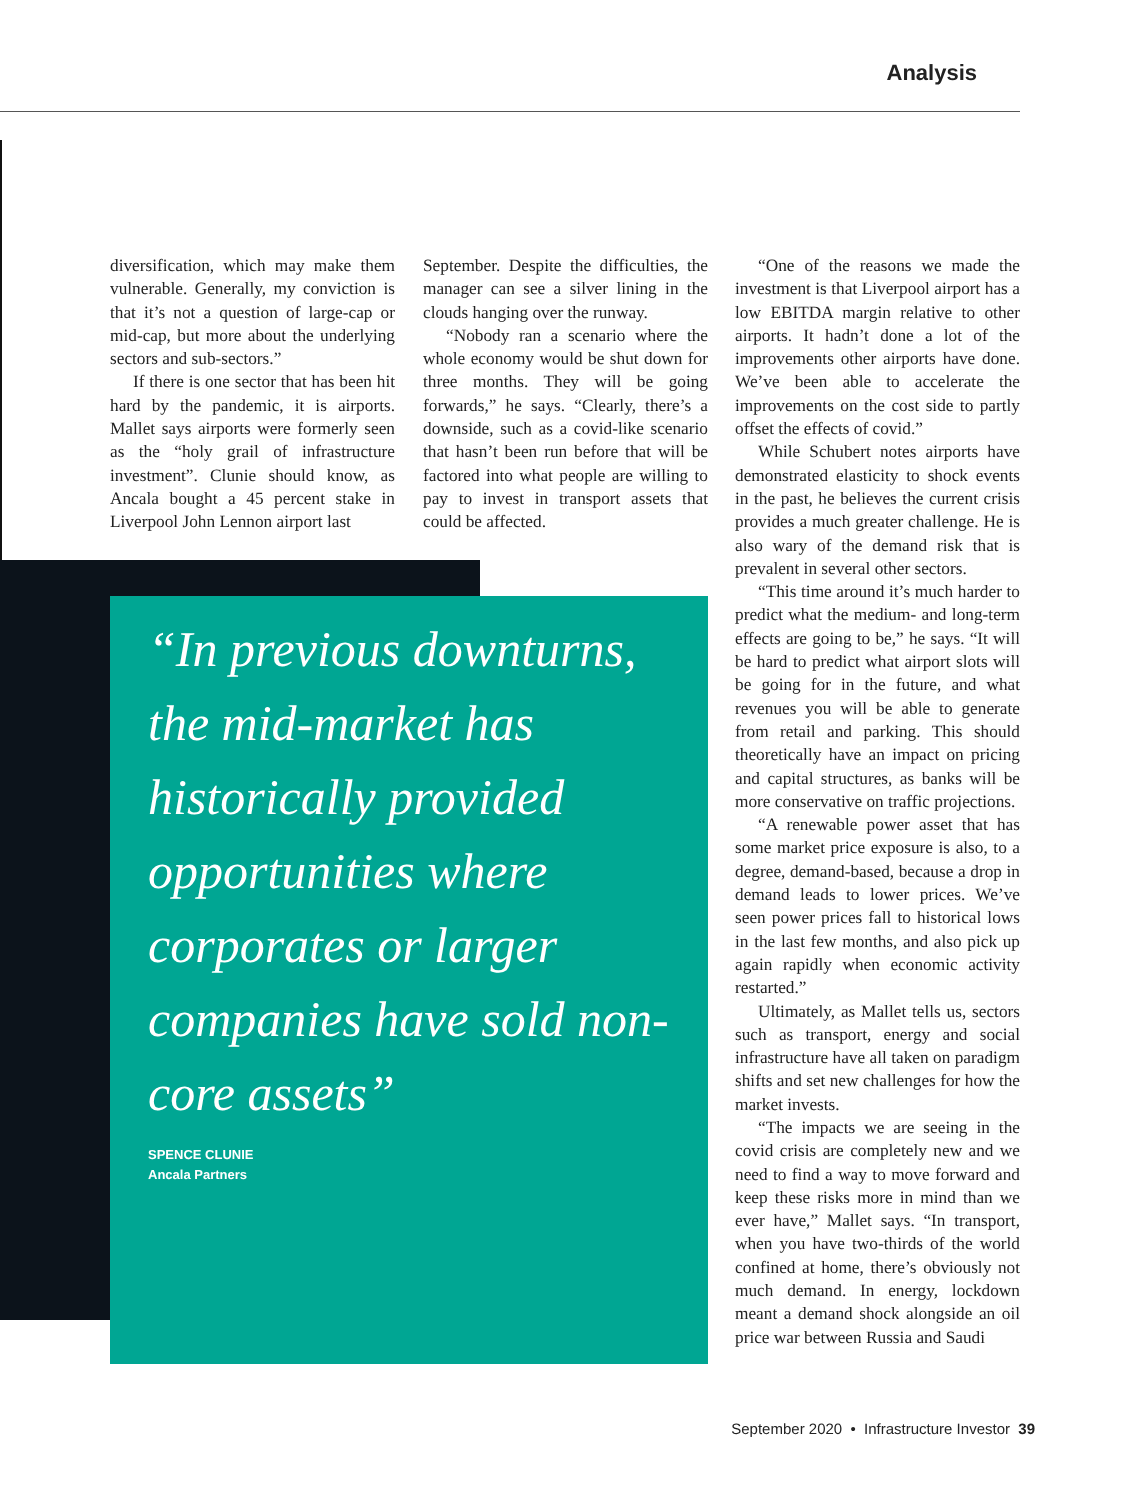Analysis
diversification, which may make them vulnerable. Generally, my conviction is that it’s not a question of large-cap or mid-cap, but more about the underlying sectors and sub-sectors.”
If there is one sector that has been hit hard by the pandemic, it is airports. Mallet says airports were formerly seen as the “holy grail of infrastructure investment”. Clunie should know, as Ancala bought a 45 percent stake in Liverpool John Lennon airport last
September. Despite the difficulties, the manager can see a silver lining in the clouds hanging over the runway.
“Nobody ran a scenario where the whole economy would be shut down for three months. They will be going forwards,” he says. “Clearly, there’s a downside, such as a covid-like scenario that hasn’t been run before that will be factored into what people are willing to pay to invest in transport assets that could be affected.
“In previous downturns, the mid-market has historically provided opportunities where corporates or larger companies have sold non-core assets”
SPENCE CLUNIE
Ancala Partners
“One of the reasons we made the investment is that Liverpool airport has a low EBITDA margin relative to other airports. It hadn’t done a lot of the improvements other airports have done. We’ve been able to accelerate the improvements on the cost side to partly offset the effects of covid.”
While Schubert notes airports have demonstrated elasticity to shock events in the past, he believes the current crisis provides a much greater challenge. He is also wary of the demand risk that is prevalent in several other sectors.
“This time around it’s much harder to predict what the medium- and long-term effects are going to be,” he says. “It will be hard to predict what airport slots will be going for in the future, and what revenues you will be able to generate from retail and parking. This should theoretically have an impact on pricing and capital structures, as banks will be more conservative on traffic projections.
“A renewable power asset that has some market price exposure is also, to a degree, demand-based, because a drop in demand leads to lower prices. We’ve seen power prices fall to historical lows in the last few months, and also pick up again rapidly when economic activity restarted.”
Ultimately, as Mallet tells us, sectors such as transport, energy and social infrastructure have all taken on paradigm shifts and set new challenges for how the market invests.
“The impacts we are seeing in the covid crisis are completely new and we need to find a way to move forward and keep these risks more in mind than we ever have,” Mallet says. “In transport, when you have two-thirds of the world confined at home, there’s obviously not much demand. In energy, lockdown meant a demand shock alongside an oil price war between Russia and Saudi
September 2020 • Infrastructure Investor 39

_____

If a line of the records contains the word "crisis", count it; give only the total.

**TASK RESPONSE**: 2